Exercise.
Of the entries below, return exactly those lines that fall between the one containing "internacional. Ou seja, é aceito em compras" and the one containing "cultura neamului tău!", the two end lines included.
[[ Dataset content open ]]
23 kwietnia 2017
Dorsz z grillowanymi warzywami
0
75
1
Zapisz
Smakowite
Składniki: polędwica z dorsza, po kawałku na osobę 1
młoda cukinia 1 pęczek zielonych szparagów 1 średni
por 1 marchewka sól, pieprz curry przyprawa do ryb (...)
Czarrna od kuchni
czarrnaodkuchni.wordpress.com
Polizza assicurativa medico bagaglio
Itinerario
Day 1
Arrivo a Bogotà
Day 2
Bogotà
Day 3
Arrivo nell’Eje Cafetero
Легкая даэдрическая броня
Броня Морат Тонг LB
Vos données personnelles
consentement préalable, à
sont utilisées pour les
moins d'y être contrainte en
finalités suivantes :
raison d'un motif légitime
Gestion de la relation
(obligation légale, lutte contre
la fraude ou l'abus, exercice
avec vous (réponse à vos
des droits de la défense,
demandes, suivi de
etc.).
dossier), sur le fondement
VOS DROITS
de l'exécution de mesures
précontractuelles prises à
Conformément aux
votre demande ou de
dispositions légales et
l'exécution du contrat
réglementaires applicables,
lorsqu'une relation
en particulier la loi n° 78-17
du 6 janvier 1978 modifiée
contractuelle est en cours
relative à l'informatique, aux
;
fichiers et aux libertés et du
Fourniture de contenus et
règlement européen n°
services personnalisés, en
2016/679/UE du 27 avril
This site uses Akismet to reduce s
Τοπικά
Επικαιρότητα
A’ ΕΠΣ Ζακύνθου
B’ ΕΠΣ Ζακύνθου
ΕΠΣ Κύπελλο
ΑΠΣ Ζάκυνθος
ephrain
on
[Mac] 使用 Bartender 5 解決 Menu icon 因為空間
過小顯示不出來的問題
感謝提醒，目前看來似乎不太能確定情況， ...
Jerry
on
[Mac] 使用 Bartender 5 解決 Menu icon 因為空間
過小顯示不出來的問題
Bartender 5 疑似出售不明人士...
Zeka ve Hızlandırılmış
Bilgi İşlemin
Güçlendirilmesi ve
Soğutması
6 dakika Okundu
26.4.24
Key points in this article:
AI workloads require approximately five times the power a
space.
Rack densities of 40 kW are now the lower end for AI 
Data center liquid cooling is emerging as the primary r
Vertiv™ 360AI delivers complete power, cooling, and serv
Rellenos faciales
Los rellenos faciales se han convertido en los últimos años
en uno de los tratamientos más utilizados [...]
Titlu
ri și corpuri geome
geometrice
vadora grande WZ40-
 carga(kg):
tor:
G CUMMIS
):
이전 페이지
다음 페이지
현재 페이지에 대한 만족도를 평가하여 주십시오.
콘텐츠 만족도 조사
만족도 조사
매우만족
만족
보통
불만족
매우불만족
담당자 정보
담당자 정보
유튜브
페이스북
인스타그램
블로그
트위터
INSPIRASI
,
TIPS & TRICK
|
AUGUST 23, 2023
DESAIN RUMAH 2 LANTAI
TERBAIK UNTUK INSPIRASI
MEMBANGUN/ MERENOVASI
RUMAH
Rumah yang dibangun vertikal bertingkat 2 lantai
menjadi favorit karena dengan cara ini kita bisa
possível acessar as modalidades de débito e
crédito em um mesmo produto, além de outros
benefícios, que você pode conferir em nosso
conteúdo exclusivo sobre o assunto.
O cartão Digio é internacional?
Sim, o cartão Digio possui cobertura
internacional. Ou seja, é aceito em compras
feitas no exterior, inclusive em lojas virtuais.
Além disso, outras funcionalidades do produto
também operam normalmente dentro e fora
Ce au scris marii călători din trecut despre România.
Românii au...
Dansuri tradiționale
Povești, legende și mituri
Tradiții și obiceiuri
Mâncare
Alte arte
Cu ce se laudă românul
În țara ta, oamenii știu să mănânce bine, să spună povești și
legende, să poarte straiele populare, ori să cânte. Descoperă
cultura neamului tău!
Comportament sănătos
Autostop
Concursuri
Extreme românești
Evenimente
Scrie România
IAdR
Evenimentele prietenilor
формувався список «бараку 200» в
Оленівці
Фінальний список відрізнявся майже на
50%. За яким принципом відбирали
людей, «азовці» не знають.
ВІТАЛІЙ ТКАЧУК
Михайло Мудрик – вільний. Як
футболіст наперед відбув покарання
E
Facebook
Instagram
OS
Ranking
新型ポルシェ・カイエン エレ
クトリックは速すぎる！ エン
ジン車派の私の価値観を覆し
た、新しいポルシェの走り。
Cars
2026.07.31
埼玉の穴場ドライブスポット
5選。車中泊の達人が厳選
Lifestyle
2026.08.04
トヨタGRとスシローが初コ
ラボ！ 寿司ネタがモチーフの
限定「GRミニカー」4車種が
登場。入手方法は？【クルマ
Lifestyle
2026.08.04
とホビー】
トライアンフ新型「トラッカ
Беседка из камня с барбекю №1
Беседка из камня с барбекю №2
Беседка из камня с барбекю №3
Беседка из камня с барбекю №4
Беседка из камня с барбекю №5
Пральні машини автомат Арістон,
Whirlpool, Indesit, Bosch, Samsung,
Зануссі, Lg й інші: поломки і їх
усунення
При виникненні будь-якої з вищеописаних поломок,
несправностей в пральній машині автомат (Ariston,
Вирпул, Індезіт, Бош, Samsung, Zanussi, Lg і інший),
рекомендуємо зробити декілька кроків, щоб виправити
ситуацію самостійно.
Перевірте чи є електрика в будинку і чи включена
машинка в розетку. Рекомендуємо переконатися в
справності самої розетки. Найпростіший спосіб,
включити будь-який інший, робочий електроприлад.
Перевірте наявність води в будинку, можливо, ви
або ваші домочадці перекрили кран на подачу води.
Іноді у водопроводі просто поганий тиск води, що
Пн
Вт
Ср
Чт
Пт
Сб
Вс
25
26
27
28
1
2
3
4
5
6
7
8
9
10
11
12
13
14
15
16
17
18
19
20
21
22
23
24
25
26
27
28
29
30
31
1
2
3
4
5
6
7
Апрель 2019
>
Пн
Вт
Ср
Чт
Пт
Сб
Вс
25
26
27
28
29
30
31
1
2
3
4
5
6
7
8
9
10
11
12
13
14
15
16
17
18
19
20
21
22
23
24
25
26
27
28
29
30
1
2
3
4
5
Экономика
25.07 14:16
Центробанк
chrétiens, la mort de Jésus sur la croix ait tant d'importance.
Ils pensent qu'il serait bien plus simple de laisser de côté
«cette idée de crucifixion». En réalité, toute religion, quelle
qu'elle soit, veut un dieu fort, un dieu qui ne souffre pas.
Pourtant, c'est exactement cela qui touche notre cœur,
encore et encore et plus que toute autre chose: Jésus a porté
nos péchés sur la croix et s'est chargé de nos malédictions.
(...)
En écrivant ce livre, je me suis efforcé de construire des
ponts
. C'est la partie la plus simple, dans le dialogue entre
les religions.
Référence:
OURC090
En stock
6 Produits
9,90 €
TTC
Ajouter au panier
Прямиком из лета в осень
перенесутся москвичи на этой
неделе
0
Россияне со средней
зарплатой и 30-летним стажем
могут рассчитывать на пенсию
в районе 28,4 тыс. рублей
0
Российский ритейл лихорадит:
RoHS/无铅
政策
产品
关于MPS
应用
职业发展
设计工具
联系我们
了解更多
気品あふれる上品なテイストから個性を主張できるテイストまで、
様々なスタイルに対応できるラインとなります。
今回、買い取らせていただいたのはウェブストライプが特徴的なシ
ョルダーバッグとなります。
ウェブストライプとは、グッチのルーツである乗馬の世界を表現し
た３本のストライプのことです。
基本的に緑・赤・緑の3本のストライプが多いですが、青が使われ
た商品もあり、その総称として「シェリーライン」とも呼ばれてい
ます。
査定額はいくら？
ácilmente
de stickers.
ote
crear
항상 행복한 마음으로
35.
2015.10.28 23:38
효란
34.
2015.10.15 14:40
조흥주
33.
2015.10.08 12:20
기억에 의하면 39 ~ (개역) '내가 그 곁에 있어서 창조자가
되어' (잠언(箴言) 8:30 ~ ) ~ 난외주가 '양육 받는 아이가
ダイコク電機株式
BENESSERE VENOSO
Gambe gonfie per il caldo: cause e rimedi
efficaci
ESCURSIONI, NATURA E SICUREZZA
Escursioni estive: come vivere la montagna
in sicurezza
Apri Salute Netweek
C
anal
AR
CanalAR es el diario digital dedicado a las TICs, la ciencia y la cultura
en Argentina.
[[ Dataset content closed ]]
Output for this exercise.
internacional. Ou seja, é aceito em compras
feitas no exterior, inclusive em lojas virtuais.
Além disso, outras funcionalidades do produto
também operam normalmente dentro e fora
Ce au scris marii călători din trecut despre România.
Românii au...
Dansuri tradiționale
Povești, legende și mituri
Tradiții și obiceiuri
Mâncare
Alte arte
Cu ce se laudă românul
În țara ta, oamenii știu să mănânce bine, să spună povești și
legende, să poarte straiele populare, ori să cânte. Descoperă
cultura neamului tău!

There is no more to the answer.